NORFOLK, Va. — On Wednesday, the owners of Legacy Restaurant and Lounge appeared before a judge after they appealed Norfolk City Council’s decision to pull the club’s conditional use permit.
Following that, the business owners filed an appeal against the decision.
In August, a shooting outside the club left four people hurt, and city officials said the business did not have properly marked security personnel.
At the start of the hearing, Attorney and Delegate Tim Anderson, who represents Legacy Lounge, asked the judge to grant his clients an injunction. That means they could operate as a club while they wait for court proceedings.
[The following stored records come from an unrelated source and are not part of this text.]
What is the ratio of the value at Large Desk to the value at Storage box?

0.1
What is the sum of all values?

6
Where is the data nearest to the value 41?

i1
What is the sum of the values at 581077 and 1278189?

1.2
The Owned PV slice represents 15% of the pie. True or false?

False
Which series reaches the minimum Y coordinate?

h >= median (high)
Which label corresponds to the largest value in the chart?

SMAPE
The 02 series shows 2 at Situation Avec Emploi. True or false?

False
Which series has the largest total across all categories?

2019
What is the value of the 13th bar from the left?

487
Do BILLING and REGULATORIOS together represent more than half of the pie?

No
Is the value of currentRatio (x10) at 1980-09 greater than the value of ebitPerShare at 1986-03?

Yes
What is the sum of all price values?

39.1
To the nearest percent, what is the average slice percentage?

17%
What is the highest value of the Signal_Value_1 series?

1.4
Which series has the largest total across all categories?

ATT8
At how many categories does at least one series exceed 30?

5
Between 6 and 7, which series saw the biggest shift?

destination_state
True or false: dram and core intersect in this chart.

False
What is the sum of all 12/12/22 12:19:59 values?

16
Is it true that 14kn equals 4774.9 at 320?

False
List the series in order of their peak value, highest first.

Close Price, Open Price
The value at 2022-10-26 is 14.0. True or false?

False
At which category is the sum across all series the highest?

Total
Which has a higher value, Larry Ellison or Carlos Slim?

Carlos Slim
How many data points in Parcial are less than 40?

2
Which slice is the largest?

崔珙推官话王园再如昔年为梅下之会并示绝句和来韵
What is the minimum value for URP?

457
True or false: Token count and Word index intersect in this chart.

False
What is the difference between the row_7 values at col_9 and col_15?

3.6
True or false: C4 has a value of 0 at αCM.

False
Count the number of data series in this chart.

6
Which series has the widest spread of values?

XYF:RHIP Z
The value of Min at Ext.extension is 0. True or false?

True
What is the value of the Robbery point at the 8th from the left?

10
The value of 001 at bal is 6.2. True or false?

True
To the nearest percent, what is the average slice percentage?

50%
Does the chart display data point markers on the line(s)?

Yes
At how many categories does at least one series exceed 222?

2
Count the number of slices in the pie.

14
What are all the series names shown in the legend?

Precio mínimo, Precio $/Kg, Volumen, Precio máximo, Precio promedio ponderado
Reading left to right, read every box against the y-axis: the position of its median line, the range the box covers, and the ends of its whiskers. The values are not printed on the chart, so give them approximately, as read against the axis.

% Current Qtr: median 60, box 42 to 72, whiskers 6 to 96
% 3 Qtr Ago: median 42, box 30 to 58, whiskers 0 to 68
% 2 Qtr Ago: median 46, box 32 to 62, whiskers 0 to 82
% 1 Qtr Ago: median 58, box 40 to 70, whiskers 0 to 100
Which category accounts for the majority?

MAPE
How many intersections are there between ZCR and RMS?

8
But the judge put off the ruling for a few weeks.
The hearing on Wednesday went on for nearly three hours.
“Norfolk Circuit Court gave us a fair hearing,” Anderson said. “We were able to present some limited evidence.”
Anderson argued to the judge that Norfolk council members violated the due process of both owners, Alexander Stokes and Warren Salvodon.
He said at the revocation hearing in mid-September, city council members did not allow them to file evidence or speak.
“He was never allowed to testify to city council,” Anderson said pointing to Salvodon. “He was never allowed to create a record. I mean, wouldn’t you want to hear from the guy that was there? The person who saw it firsthand?”
Anderson called the COO of security company Civil Kings to the stand. The COO testified that his company provided security for Legacy. He told the judge during the incident in August there were four uniformed security guards working at the club.
In the courtroom, Norfolk attorneys told the judge Legacy could operate as a restaurant, without selling alcohol, but would have to surrender its liquor license first.
On the stand, Salvodon, a co-owner of Legacy, told the judge his establishment makes 60% of its revenue between 12 a.m. and 2 a.m., and mostly from alcohol. He told 13News Now surrendering the liquor license is not in the cards right now.
“Not at this time,” Salvodon said. “I am fighting to be a nightclub. That is what I was and that is what I want to continue to do.”
Anderson told the judge both Legacy owners put a total of $300,000 into bringing the lounge to life. He said they haven’t made any money since the permit was revoked.